Dataset extract —
============================================================

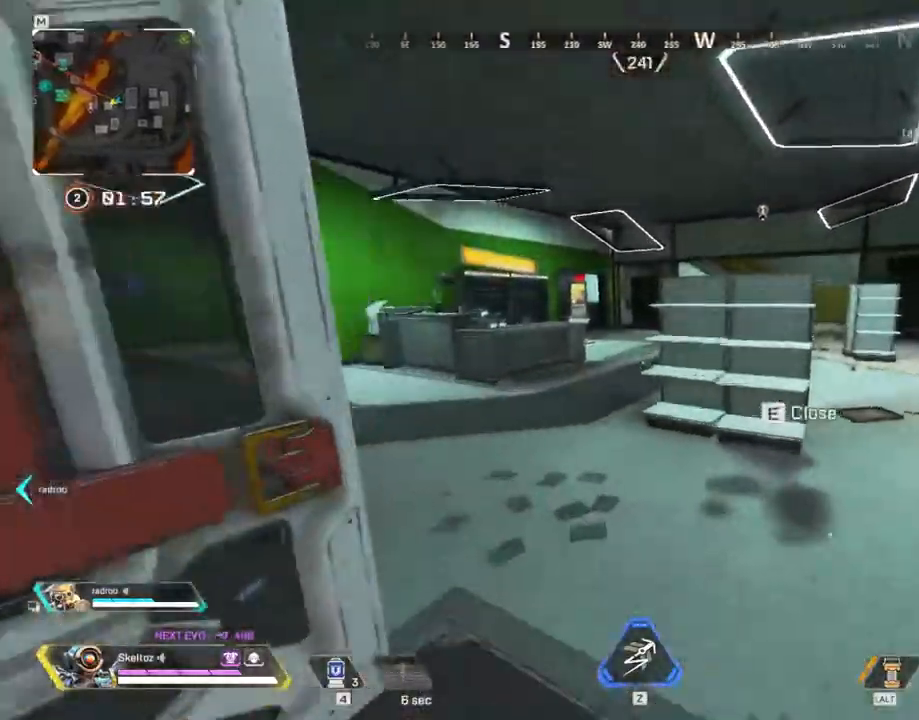
{"keys": ["w"], "mouse": [], "events": [[167, "space", "down"], [333, "space", "up"], [483, "shift", "up"]]}
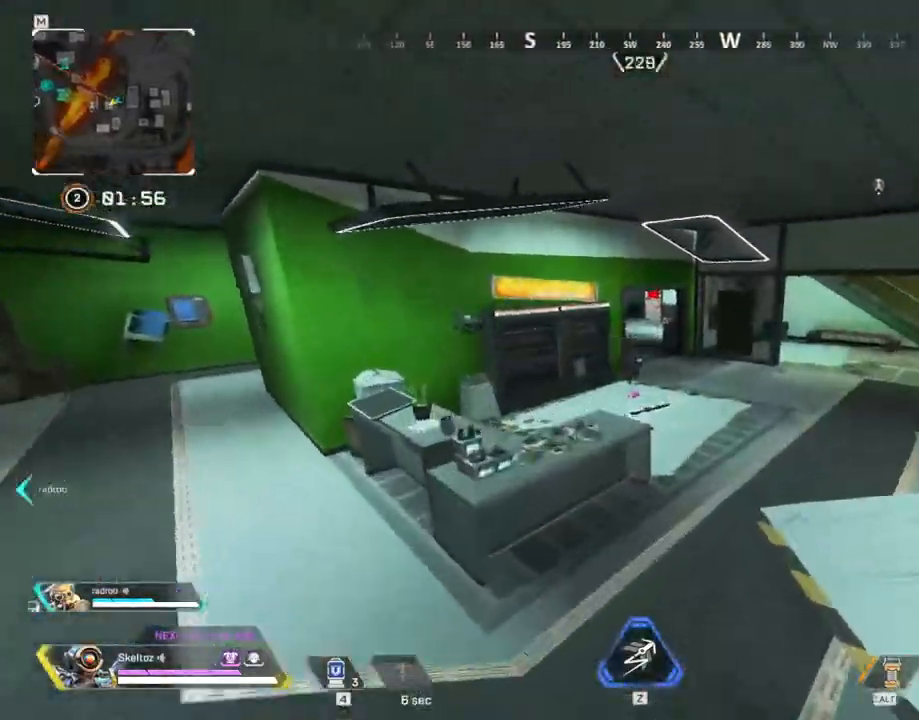
{"keys": ["w"], "mouse": [], "events": [[83, "d", "down"], [267, "d", "up"]]}
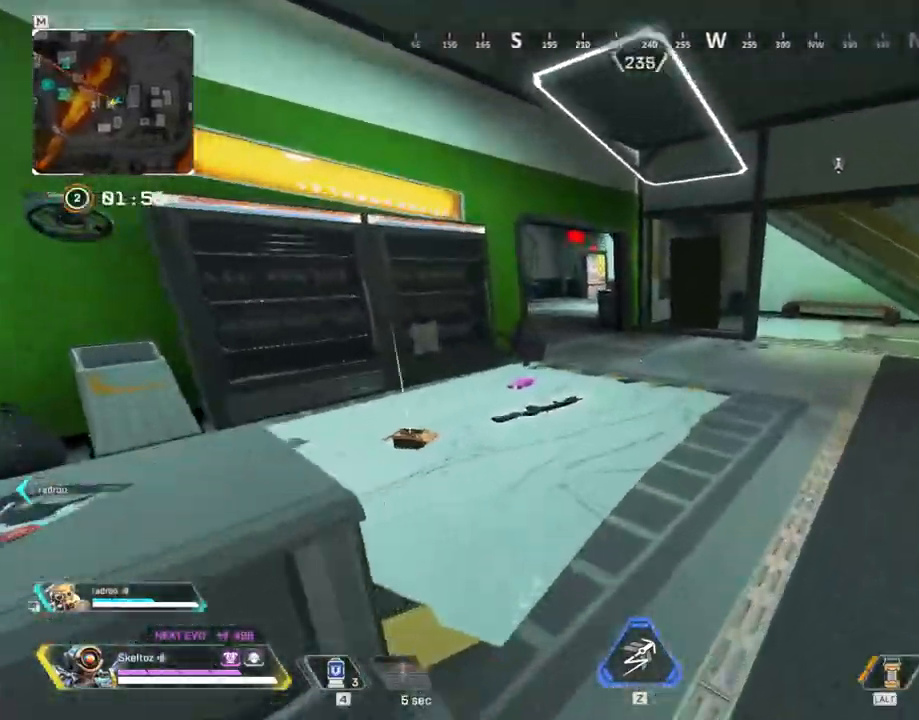
{"keys": ["w"], "mouse": [], "events": []}
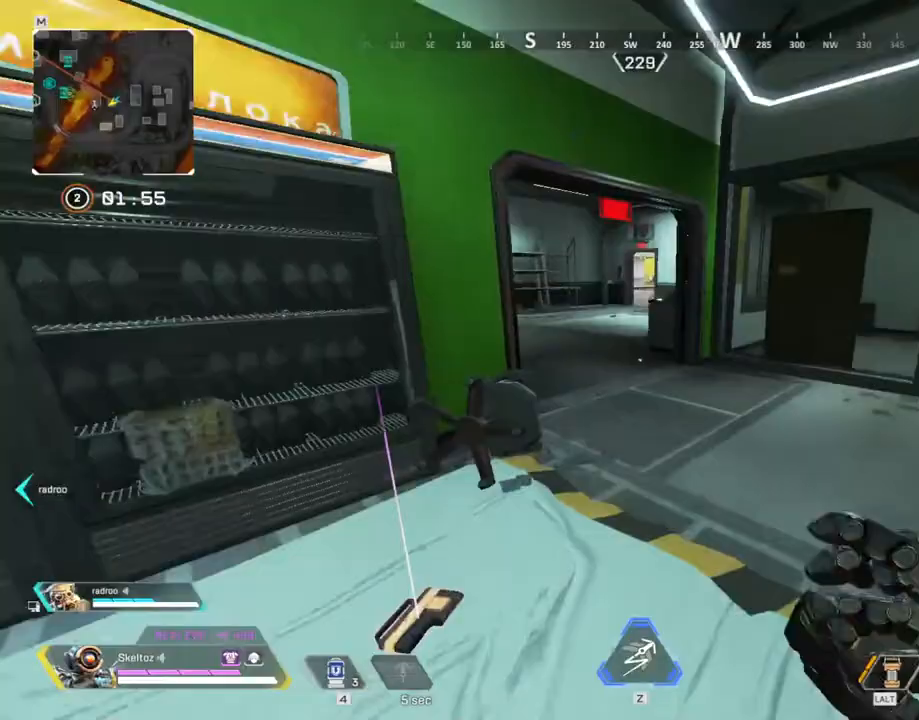
{"keys": ["w"], "mouse": [], "events": []}
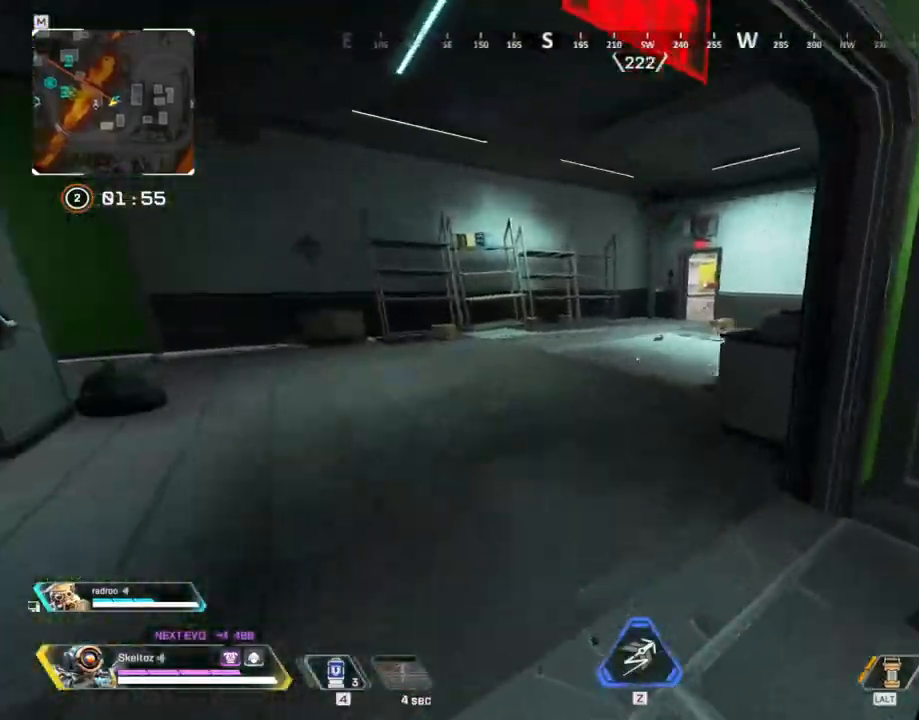
{"keys": ["ctrl", "w"], "mouse": [], "events": [[183, "ctrl", "down"]]}
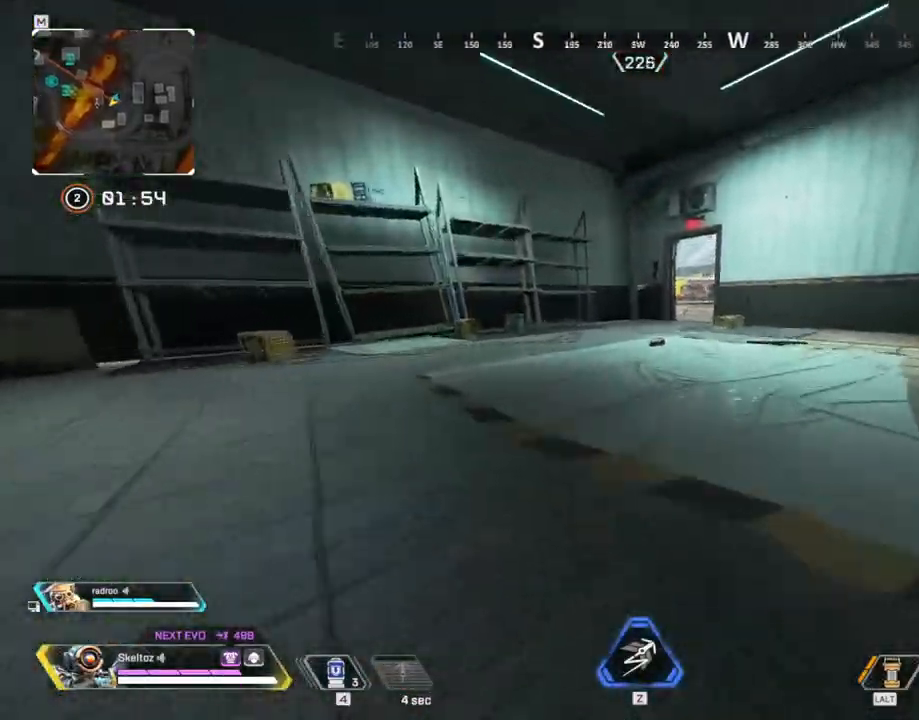
{"keys": ["w"], "mouse": [], "events": [[233, "space", "down"], [350, "ctrl", "up"], [433, "space", "up"]]}
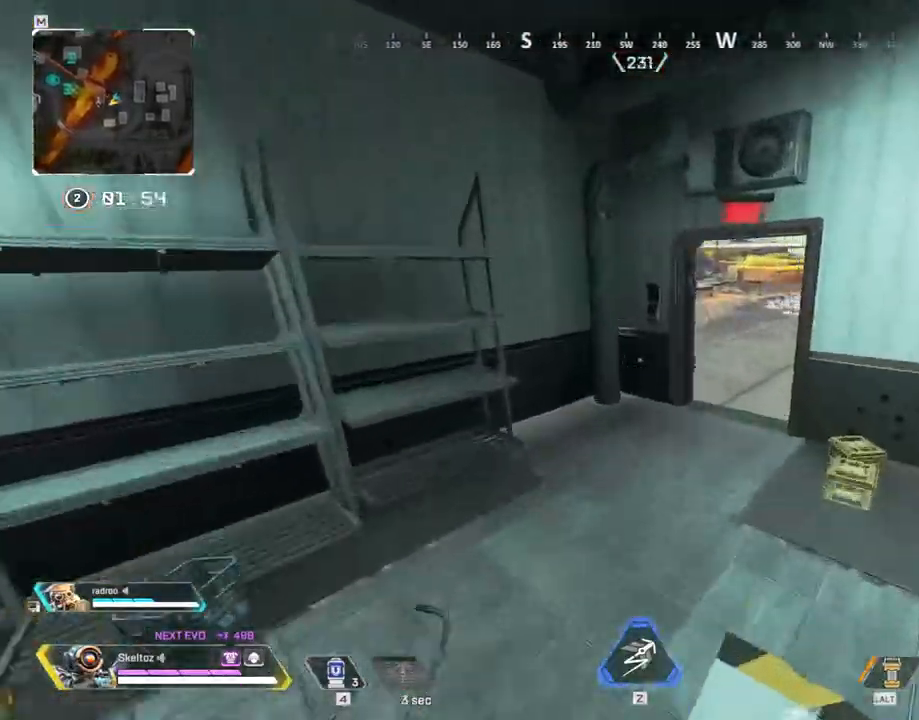
{"keys": ["d", "w"], "mouse": [], "events": [[167, "d", "down"]]}
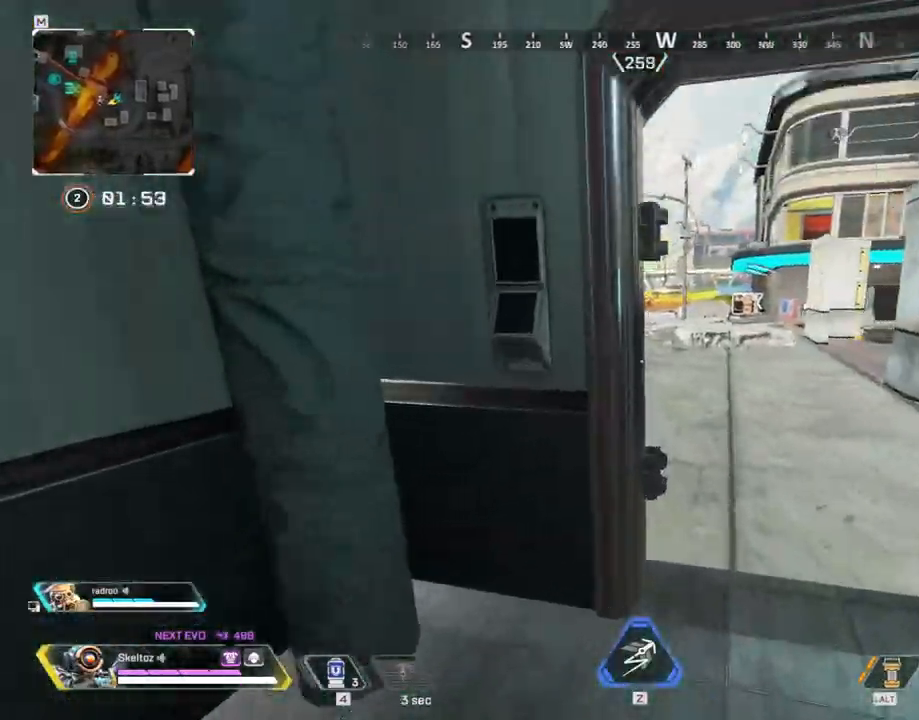
{"keys": ["d", "w"], "mouse": [], "events": []}
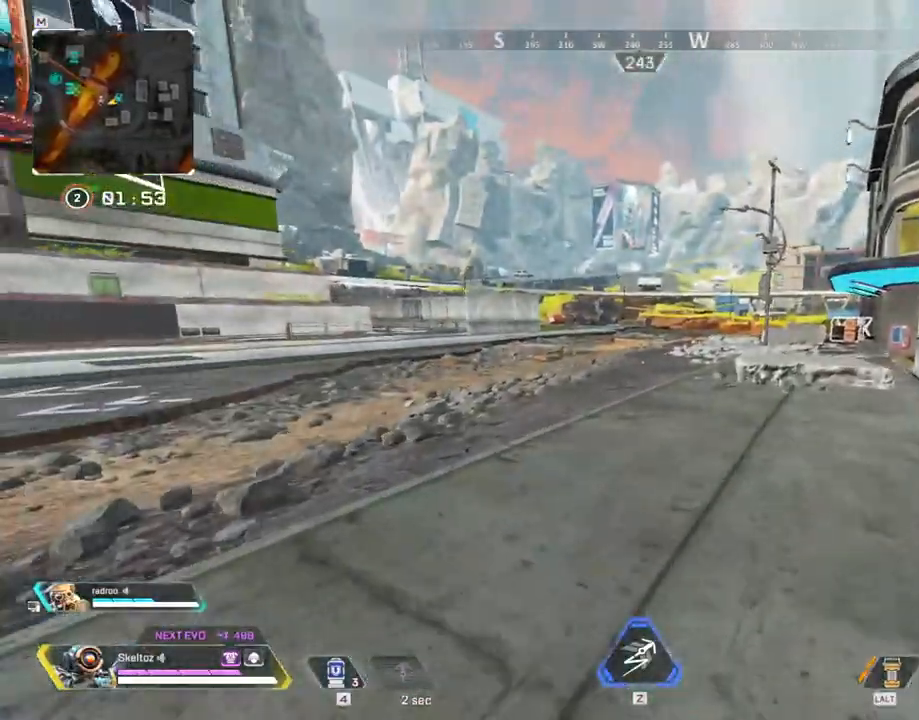
{"keys": ["w"], "mouse": [], "events": [[150, "d", "up"]]}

============================================================

Task to carry out — The whole listing is to be duplicated verbatim, apart from its images.

Answer for the task —
{"keys": ["w"], "mouse": [], "events": [[167, "space", "down"], [333, "space", "up"], [483, "shift", "up"]]}
{"keys": ["w"], "mouse": [], "events": [[83, "d", "down"], [267, "d", "up"]]}
{"keys": ["w"], "mouse": [], "events": []}
{"keys": ["w"], "mouse": [], "events": []}
{"keys": ["ctrl", "w"], "mouse": [], "events": [[183, "ctrl", "down"]]}
{"keys": ["w"], "mouse": [], "events": [[233, "space", "down"], [350, "ctrl", "up"], [433, "space", "up"]]}
{"keys": ["d", "w"], "mouse": [], "events": [[167, "d", "down"]]}
{"keys": ["d", "w"], "mouse": [], "events": []}
{"keys": ["w"], "mouse": [], "events": [[150, "d", "up"]]}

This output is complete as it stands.